EXTRACT TO READ

Effects of pulse current on energy consumption and removal of heavy metals during electrodialytic soil remediation

• Published in: Electrochimica acta Vol. 86; pp. 28 - 35
• Main Authors: Sun, Tian R., Ottosen, Lisbeth M.
• Format: Journal Article Conference Proceeding
• Language: English
• Published: Kidlington Elsevier Ltd 30.12.2012; Elsevier
• Subjects: Chemistry; Electrochemistry; Electrodialytic remediation; Energy saving; Exact sciences and technology; General and physical chemistry; Heavy metals; Miscellaneous (electroosmosis, electrophoresis, electrochromism, electrocrystallization, ...); Pulse current; Electrodialytic remediation; Energy saving; Pulse current; Heavy metals; Removal; Energy consumption; Pulsed current; Energy economy; Electroremediation; Soil pollution; Electrodialysis; Heavy metal; Decontamination
• ISSN: 0013-4686; 1873-3859
• DOI: 10.1016/j.electacta.2012.04.033

► The pulse current showed positive effect on energy saving during EDR. ► The major contributor of energy consumption was the cation exchange membrane. ► The possibility on diminishing the polarization of soil particles was demonstrated. ► The removal of heavy metals was enhanced by the pulse current. The aims of this paper were to investigate the possibility for energy saving when using a pulsed electric field during electrodialytic soil remediation (EDR) and the effect of the pulsed current on removal of heavy metals. Eight experiments with constant and pulse current in the different industrially polluted soils were performed. At a current density of 0.1mA/cm2 in soil 1 and 0.2mA/cm2 in soil 2, there was no difference on energy consumption and removal of heavy metals between pulse current and constant current experiments, but at higher current experiments (i.e., 0.2mA/cm2 in soil 1 and 0.8mA/cm2 in soil 2) the energy was saved 67% and 60% and the removal of heavy metals was increased 17–76% and 31–51% by pulse current in soil 1 and soil 2, respectively. When comparing the voltage drop at different parts of EDR cells, it was found that the voltage drop of the area across cation exchange membrane was the major contributor of energy consumption, and the pulse current could decrease the voltage drop of this part effectively. The overall removal of heavy metals in soil 1 (6–54%) was much higher than soil 2 (1–17%) due to the different acidification process and chemical speciation of heavy metals reflected by sequential extraction analysis. Among all experiments, the highest removal efficiency occurred in pulse current experiment of soil 1, where 54% of Cu and 30% of As were removed.

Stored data
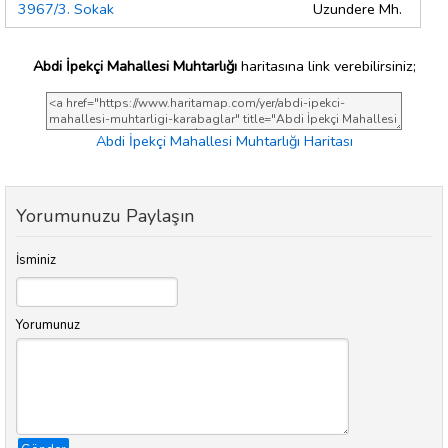
3967/3. Sokak
Uzundere Mh.
Abdi İpekçi Mahallesi Muhtarlığı
haritasına link verebilirsiniz;
Abdi İpekçi Mahallesi Muhtarlığı Haritası
Yorumunuzu Paylaşın
İsminiz
Yorumunuz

REQUIRED WORK
Write out the pulse current article word for word, from "Effects of pulse" to "Ottosen, Lisbeth M.".

TASK RESPONSE
Effects of pulse current on energy consumption and removal of heavy metals during electrodialytic soil remediation

• Published in: Electrochimica acta Vol. 86; pp. 28 - 35
• Main Authors: Sun, Tian R., Ottosen, Lisbeth M.